TASK PROMPT: Your result should be the lines holding the word "further", copied from the entries below.

[Source records]
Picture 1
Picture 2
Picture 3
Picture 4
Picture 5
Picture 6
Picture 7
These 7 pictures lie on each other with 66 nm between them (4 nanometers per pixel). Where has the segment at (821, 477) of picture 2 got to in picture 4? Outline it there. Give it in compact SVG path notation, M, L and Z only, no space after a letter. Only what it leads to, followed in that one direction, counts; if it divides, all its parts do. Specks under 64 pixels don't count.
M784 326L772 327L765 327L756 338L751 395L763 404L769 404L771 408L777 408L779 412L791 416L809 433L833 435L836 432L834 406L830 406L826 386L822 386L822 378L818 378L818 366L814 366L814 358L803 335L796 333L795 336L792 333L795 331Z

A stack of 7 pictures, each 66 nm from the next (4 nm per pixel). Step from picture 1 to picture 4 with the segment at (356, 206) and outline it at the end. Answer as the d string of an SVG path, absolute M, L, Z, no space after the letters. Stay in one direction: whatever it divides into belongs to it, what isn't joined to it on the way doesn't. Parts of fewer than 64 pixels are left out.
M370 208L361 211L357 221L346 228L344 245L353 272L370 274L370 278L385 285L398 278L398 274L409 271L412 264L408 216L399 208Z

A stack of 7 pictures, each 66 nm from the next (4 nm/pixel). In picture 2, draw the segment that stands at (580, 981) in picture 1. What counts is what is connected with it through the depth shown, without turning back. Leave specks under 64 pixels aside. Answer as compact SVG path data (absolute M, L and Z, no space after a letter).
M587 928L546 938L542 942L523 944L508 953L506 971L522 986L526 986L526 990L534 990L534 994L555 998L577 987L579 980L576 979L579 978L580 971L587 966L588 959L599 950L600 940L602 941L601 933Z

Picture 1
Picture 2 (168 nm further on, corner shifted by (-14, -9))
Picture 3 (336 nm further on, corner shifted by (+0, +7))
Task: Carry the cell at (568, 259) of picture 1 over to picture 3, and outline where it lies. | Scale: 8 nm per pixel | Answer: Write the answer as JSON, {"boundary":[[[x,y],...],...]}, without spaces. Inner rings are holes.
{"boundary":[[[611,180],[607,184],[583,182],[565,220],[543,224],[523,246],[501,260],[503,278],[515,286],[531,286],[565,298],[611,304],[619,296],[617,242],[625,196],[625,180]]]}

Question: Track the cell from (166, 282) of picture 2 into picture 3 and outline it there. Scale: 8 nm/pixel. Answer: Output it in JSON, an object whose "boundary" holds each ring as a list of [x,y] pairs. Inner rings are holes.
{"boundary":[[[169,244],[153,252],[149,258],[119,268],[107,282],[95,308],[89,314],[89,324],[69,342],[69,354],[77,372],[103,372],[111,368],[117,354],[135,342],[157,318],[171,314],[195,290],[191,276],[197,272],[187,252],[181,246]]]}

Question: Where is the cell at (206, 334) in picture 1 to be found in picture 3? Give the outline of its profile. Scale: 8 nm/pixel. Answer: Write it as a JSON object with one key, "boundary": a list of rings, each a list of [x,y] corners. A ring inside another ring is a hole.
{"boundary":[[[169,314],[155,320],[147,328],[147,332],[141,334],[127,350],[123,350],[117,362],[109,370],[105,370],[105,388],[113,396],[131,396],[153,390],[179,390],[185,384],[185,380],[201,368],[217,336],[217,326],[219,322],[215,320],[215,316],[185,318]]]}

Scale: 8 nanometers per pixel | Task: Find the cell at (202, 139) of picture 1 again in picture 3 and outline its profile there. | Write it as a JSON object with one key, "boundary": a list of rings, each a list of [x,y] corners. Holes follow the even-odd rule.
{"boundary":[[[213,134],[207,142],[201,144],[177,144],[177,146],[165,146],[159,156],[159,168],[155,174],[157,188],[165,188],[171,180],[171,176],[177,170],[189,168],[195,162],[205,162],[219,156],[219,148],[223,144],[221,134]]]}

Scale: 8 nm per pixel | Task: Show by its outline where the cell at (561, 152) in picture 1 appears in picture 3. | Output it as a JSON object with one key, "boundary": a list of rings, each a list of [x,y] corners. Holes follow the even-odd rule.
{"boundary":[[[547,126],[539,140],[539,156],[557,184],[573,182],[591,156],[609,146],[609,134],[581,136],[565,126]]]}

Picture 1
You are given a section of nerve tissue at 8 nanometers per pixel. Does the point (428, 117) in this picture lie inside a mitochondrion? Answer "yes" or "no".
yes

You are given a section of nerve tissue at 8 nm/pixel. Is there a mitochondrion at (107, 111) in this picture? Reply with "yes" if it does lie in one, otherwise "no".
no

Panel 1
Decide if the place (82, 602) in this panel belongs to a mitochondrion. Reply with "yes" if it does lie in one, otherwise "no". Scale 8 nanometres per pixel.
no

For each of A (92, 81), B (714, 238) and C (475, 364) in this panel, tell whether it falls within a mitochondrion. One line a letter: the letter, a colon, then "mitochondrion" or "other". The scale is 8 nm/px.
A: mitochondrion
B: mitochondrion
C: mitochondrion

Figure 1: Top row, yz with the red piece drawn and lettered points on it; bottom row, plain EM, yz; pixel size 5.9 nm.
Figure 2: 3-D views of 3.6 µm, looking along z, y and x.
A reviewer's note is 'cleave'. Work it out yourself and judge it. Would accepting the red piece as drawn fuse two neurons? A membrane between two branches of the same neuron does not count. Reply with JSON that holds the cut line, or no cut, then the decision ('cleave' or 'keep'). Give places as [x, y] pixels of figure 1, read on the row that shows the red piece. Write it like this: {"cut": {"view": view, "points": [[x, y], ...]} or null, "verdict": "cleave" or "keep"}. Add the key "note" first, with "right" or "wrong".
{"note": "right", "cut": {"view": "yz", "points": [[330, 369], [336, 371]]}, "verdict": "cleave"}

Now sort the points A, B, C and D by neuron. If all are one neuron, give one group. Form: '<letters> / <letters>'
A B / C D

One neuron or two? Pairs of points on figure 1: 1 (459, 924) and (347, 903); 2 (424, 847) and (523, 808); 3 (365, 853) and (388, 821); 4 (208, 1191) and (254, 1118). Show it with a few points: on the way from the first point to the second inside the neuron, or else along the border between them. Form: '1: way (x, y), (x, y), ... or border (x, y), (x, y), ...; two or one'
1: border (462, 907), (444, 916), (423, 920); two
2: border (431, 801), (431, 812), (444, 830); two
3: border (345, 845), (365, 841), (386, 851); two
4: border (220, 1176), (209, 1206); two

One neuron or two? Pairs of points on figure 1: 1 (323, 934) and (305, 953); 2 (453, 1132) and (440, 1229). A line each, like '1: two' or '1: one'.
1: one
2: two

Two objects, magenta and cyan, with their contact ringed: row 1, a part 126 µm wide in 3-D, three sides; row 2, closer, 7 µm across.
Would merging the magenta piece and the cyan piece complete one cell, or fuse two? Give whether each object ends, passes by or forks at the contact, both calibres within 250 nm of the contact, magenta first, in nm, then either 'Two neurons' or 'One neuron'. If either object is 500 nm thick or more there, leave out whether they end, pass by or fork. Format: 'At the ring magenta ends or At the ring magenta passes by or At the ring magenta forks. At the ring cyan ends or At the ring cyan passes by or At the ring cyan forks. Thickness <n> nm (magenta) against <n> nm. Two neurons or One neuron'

TASK ANSWER:
Picture 2 (168 nm further on, corner shifted by (-14, -9))
Picture 3 (336 nm further on, corner shifted by (+0, +7))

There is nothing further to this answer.